A highlight of the exhibition and perhaps a discovery for many American audiences is a rare selection of paintings by Alexandre Calame, the influential leader of the Swiss Alpine school, whose role in capturing the Swiss landscape is comparable to Albert Bierstadt’s reputation as painter of the American West. Calame’s Alpine paintings feature sweeping vistas of mountain torrents and renderings of the high altitude terrain where he spent every summer painting. Just as Bierstadt’s paintings shared the wonders of America’s West, Calame’s depictions of Alpine peaks, lakes, and waterfalls revealed the majesty of the Swiss Alps to international audiences.

With more than 40 artists represented, The Rockies and Alps highlights the role of early landscape artists as explorers, who often made their rugged trips into the wilderness as members of government-supported survey expeditions.

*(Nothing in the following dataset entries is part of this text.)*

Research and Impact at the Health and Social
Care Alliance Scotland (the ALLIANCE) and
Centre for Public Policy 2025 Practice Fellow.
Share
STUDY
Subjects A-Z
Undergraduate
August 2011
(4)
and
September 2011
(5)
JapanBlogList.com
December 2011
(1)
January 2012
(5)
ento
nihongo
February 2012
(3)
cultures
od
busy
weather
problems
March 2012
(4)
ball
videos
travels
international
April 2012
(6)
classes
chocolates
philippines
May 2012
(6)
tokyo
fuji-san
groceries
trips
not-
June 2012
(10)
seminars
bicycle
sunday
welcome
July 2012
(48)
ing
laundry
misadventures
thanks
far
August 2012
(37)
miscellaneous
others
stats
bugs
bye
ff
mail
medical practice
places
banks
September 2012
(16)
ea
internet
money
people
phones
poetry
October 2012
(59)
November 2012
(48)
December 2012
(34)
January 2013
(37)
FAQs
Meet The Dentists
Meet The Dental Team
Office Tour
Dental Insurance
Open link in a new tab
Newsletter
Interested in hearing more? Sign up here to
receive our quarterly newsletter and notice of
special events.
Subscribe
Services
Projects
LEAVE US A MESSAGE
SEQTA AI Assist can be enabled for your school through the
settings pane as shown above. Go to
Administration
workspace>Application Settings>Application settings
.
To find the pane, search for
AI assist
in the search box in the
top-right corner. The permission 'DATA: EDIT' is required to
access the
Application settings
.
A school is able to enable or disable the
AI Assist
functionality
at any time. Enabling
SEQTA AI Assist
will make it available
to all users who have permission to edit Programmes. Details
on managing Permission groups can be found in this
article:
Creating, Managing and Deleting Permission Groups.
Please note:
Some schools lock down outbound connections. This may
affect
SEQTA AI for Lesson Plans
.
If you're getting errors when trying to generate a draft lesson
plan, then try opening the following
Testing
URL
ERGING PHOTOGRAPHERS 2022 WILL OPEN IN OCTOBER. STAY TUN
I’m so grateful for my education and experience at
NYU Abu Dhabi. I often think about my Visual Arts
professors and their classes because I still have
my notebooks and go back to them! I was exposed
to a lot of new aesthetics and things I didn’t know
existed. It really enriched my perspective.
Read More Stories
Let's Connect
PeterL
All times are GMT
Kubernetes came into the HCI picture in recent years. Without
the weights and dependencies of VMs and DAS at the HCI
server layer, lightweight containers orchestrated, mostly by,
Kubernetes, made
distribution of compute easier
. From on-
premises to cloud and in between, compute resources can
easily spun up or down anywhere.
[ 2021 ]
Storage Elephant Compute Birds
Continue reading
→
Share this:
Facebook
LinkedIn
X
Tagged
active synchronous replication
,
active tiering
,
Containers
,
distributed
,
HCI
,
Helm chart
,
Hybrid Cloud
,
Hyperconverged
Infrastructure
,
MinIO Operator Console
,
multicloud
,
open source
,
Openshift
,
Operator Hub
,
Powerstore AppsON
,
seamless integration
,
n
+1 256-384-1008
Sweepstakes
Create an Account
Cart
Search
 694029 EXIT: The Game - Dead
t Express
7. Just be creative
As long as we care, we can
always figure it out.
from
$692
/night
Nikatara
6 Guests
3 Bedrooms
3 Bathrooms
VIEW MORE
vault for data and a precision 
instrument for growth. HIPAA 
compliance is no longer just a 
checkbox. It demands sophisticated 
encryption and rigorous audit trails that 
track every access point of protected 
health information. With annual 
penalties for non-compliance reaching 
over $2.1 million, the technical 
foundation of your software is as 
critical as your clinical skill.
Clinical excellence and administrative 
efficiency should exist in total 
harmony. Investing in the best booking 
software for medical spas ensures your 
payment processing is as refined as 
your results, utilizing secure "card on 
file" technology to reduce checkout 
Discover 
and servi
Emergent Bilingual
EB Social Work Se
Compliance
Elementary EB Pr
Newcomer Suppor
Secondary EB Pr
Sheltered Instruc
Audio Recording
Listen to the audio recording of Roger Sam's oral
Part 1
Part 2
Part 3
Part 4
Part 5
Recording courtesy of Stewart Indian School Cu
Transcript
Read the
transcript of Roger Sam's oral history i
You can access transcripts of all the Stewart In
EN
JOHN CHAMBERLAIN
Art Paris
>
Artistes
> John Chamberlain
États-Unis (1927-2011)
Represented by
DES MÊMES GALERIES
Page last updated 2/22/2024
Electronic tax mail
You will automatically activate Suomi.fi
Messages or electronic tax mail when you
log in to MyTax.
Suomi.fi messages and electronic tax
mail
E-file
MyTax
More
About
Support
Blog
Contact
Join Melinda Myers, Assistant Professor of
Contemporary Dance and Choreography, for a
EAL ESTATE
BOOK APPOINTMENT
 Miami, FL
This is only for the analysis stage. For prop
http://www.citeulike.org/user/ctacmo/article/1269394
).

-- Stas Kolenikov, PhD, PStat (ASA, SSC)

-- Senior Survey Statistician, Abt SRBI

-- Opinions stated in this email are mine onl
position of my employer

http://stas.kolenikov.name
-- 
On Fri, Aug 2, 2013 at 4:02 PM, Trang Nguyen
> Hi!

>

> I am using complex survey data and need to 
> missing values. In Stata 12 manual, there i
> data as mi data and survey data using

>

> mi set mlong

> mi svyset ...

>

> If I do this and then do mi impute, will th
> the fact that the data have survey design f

The exhibition includes a wealth of artists’ sketchbooks, travel literature, postcards, stereoscopes and magic lantern slides, illuminating how the imagery recorded by landscape artists was influenced by mass culture and how their imagery was disseminated to mass audiences. One example is a finely detailed sketchbook by Sanford Robinson Gifford on loan from a private collection, which is being shown for the first time to the public. The scientific interest many artists took in recording the natural environment extended to documenting the original inhabitants of these landscapes, and a selection of images of Native Americans points to the treatment of indigenous people as mere components of the landscape by European-American artists. A popular Currier & Ives print by Francis Flora Bond Palmer, for instance, depicts emigrants traveling west, with generalized Native American figures looking on.

“This encyclopedic approach to mountain painting, exploring broadly what the landscape meant in the 19th century, not only allows us to showcase the Museum’s diverse collections, it fits in conceptually with the themes found in our Seeing America galleries,” notes Bloom.

Vantage Points: History and Politics in the American Landscape
Currently on view in Newark’s 19th-century landscape gallery, a related exhibition brings together historical and contemporary landscape imagery and prompts visitors to consider how historical landscape paintings reinforced dominant colonialist narratives. Part of Seeing America, the reinstallation of the permanent collection begun in 2016, Vantage Points features Bierstadt’s monumental painting The Landing of Columbus in context with a hide painting by Chief Washakie, a revered 19th-century Shoshone leader and Bierstadt’s contemporary, as well as recent works by Brooklyn artist Kenseth Armstead and Santa Fe artist Michael Namingha (Hopi-Tewa). Both Armstead and Namingha recast conventional images of the American landscape to question historical narratives about race, power, war and the environment.

The Newark Museum and Giles, Ltd. have co-published a fully illustrated catalogue in conjunction with The Rockies and the Alps, with original contributions by Katherine Manthorne, Tricia Laughlin Bloom, Patricia Mainardi and James Saslow. The catalogue is available in the Museum Shop.